Given information |
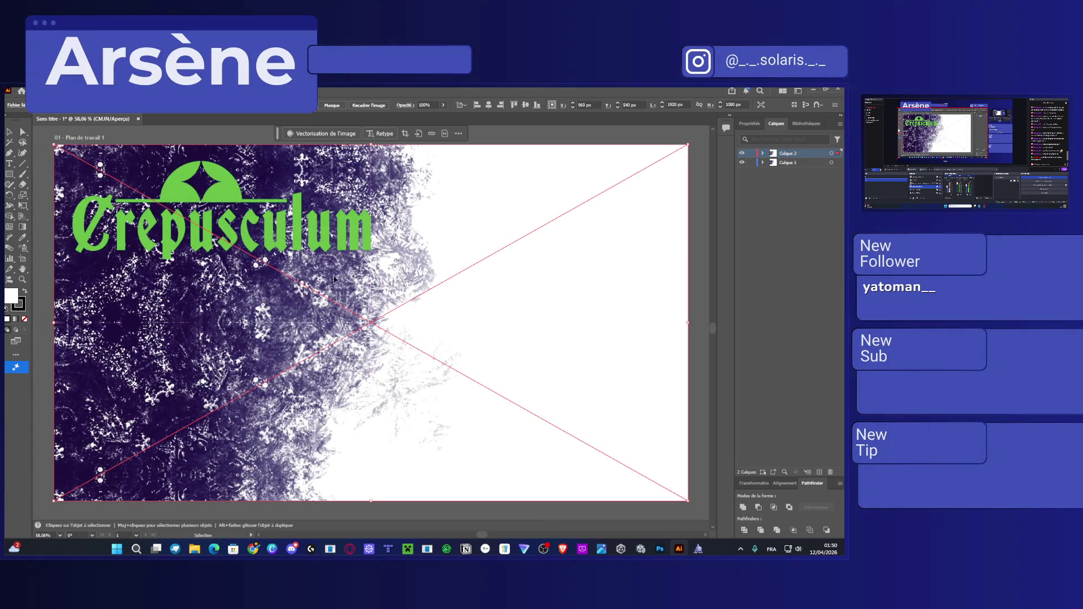
# Move the logo layer Calque 2 beneath the texture layer Calque 1.
pyautogui.click(742, 153)
pyautogui.click(741, 153)
pyautogui.click(791, 179)
pyautogui.moveTo(791, 179); pyautogui.dragTo(791, 179)
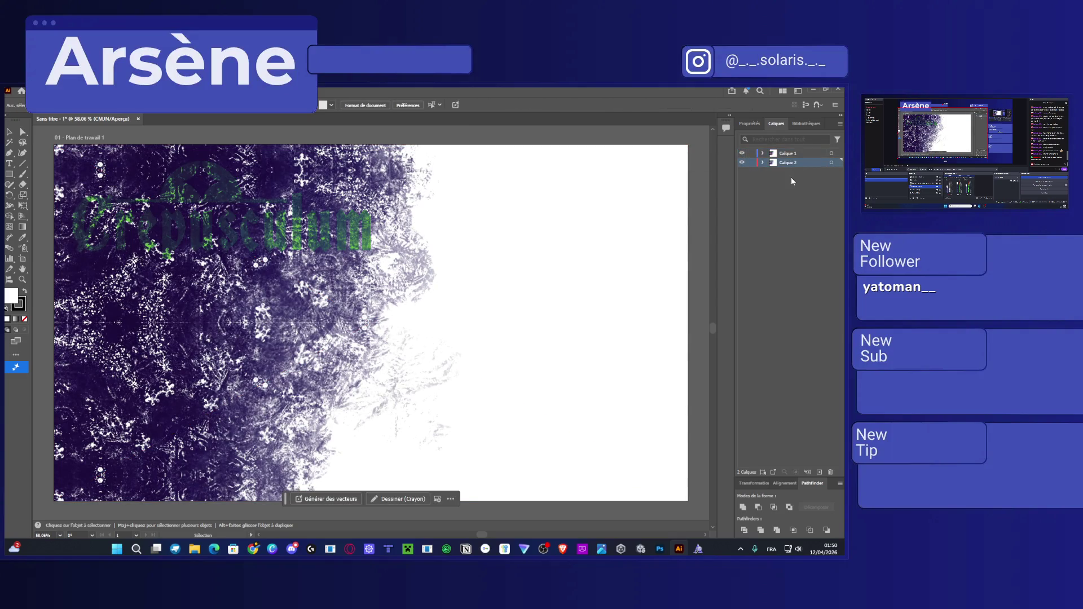
# Select the artwork and start drawing a text area over the logo with the Type tool.
pyautogui.press('ctrl+a')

Exercise description | Each line in the data above either holds "logo" or does not. State how many do, as a bare number.

Completed exercise | 2